“Basterebbe mangiare solo 2 porzioni di carne a settimana, per diminuire le emissioni di gas serra del 30%». Ad affermarlo è il professor Riccardo Valentini, membro del gruppo intergovernativo sui cambiamenti climatici Ipcc, con cui ha vinto il Nobel per la pace. E lo afferma per ribadire la strettissima correlazione tra nutrizione e ambiente: le nostre scelte alimentari hanno a che vedere non solo con la nostra salute ma anche con la salute del pianeta.
Se è così, professor Valentini, le nostre scelte influiscono sulla tenuta della biodiversità? Certamente, quello che mangiamo ha un forte impatto sul pianeta e determina il nostro futuro. E non solo ciò che mangiamo tra le mura di casa. Anche nelle mense aziendali o in quelle scolastiche. Perciò sto partecipando a un progetto europeo, SU-Eatable Life, che intende dimostrare che è possibile ridurre le emissioni di gas serra e l’impronta idrica relative al consumo di cibo, aumentando la consapevolezza dei cittadini. Il progetto si propone in particolare di sensibilizzare gli chef delle mense, rispetto a questo obiettivo. I consumatori hanno un ruolo importante: abbiamo visto che se le persone cominciano a modificare le loro scelte d’acquisto, le aziende cambiano. E’ quello che è successo con l’agricoltura biologica. Speriamo che la stessa cosa accada anche nei confronti della politica italiana, che deve assolutamente cominciare a porsi il problema del riscaldamento globale e dei cambiamenti che saremo costretti ad affrontare.
Dunque, professore, se anche ciascuno di noi può fare la differenza cosa dovremmo mangiare? O meglio, cosa non mangiare? Rispondo sinteticamente: ciò che fa male alla salute fa male anche all’ambiente che ci circonda. Perciò riduciamo la carne, quella rossa in particolare: limitiamoci a due porzioni alla settimana, faremo del bene a noi e all’ambiente. No alla plastica: cerchiamo cibo senza imballaggi di plastica e, soprattutto, basta all’acqua in bottiglia di plastica! Qualla che esce dal rubinetto è mediamente buona. Poi, è quasi banale dirlo, il cibo deve essere il più possibile stagionale e locale, perché più viene da lontano e più costa, dal punto di vista della sostenibilità. Dobbiamo renderci conto che attraverso il cibo passa il futuro dell’umanità. Mangiare in un certo modo può ridurre la deforestazione del pianeta. Ridurre la deforestazione significa incidere positivamente sul riscaldamento globale e sulla biodiversità. Poi dobbiamo assolutamente impegnarci a non sprecare cibo, perché produrre cibo significa consumare risorse, consumare terra. In che senso? È molto semplice: la quantità di cibo che buttiamo in un anno nel mondo corrisponde a tutto quello che viene coltivato nello stesso periodo in un’area grande come gli Stati Uniti d’America, più il Centro America, più la Colombia, il Venezuela e il Perù.
Ma in Italia qual è la situazione? Come paese, abbiamo una biodiversità intrinseca, anche da un punto di vista delle specie alimentari. È una delle più elevate a livello europeo e globale, se escludiamo le zone tropicali.
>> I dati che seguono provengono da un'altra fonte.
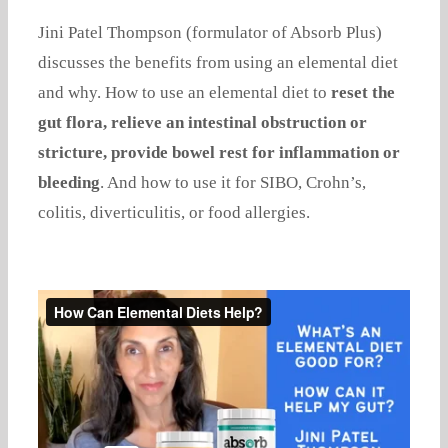
Jini Patel Thompson (formulator of Absorb Plus)
discusses the benefits from using an elemental diet
and why. How to use an elemental diet to
reset the
gut flora, relieve an intestinal obstruction or
stricture, provide bowel rest for inflammation or
bleeding
. And how to use it for SIBO, Crohn’s,
colitis, diverticulitis, or food allergies.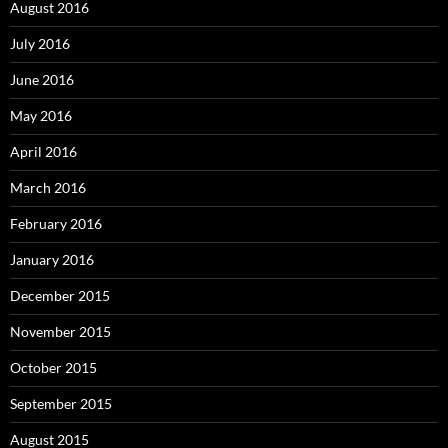
August 2016
July 2016
June 2016
May 2016
April 2016
March 2016
February 2016
January 2016
December 2015
November 2015
October 2015
September 2015
August 2015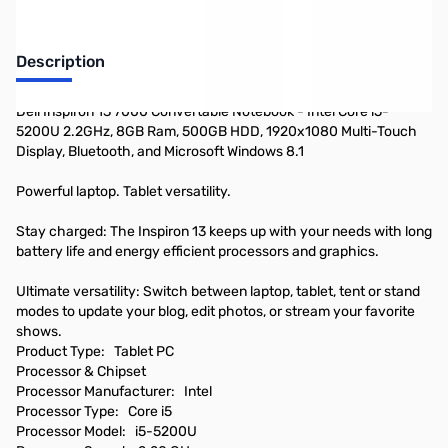
Description
Dell Inspiron 13 7000 Convertable Notebook - Intel Core i5-
5200U 2.2GHz, 8GB Ram, 500GB HDD, 1920x1080 Multi-Touch
Display, Bluetooth, and Microsoft Windows 8.1
Powerful laptop. Tablet versatility.
Stay charged: The Inspiron 13 keeps up with your needs with long
battery life and energy efficient processors and graphics.
Ultimate versatility: Switch between laptop, tablet, tent or stand
modes to update your blog, edit photos, or stream your favorite
shows.
Product Type: Tablet PC
Processor & Chipset
Processor Manufacturer: Intel
Processor Type: Core i5
Processor Model: i5-5200U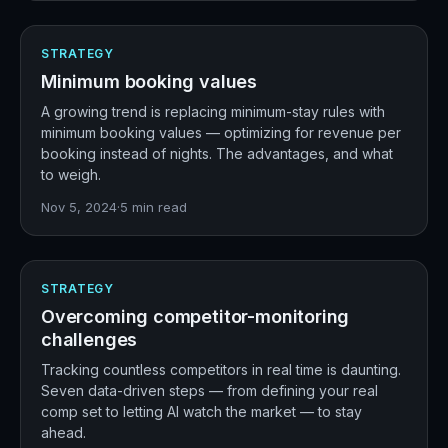
STRATEGY
Minimum booking values
A growing trend is replacing minimum-stay rules with
minimum booking values — optimizing for revenue per
booking instead of nights. The advantages, and what
to weigh.
Nov 5, 2024
·
5
min read
STRATEGY
Overcoming competitor-monitoring
challenges
Tracking countless competitors in real time is daunting.
Seven data-driven steps — from defining your real
comp set to letting AI watch the market — to stay
ahead.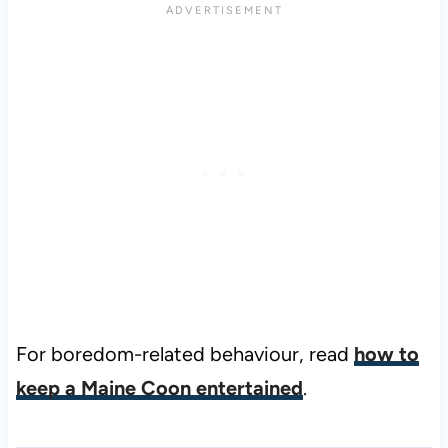
For boredom-related behaviour, read
how to
keep a Maine Coon entertained
.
Tra l’altro il patrimonio del paese è andato aumentando in questi ultimi anni, per il recupero di cibi tradizionali dimenticati e anche di nuove cultivar. Il vero problema è come difendere, come supportare le aziende agricole che producono sostenendo la biodiversità…
Però sono sono sotto gli occhi di tutti, anche di chi vive in città, gli effetti del riscaldamento globale e in particolare della siccità… Anche per affrontare il grave problema del clima aiuterebbe la riscoperta di antiche cultivar resistenti alla siccità. In sintesi, maggiore biodiversità ci permetterebbe di affrontare la mancanza di acqua. Anche perchè alcune coltivazioni potrebbero non trovare più le stesse condizioni per essere praticate, negli anni a venire, come il radicchio del Veneto, o il riso. Interi sistemi agricoli e anche sociali ed economici potrebbero scomparire. Per intenderci: quando i nostri olivicoltori sono scesi in piazza per chiedere attenzione sul fatto che il raccolto di olive nello scorso anno ha subito un calo nella produzione di circa il 50% e non è accaduto nulla. Non sono stati presi minimanente in considerazione dalla politica! Non si è ancora capito che la questione del clima è un problema di adattamento da affrontare al più presto. Dobbiamo trovare il modo di resistere all’innalzamento della temperatura. Anche dal punto di vista della biodiversità alimentare. In Italia abbiamo una agricoltura di qualità e su piccoli appezzamenti, non mais e soia in coltivazioni intensive; se non troviamo soluzioni tecnologiche e non lo facciamo subito, scompariranno moltissimi presidi alimentari. E saranno guai.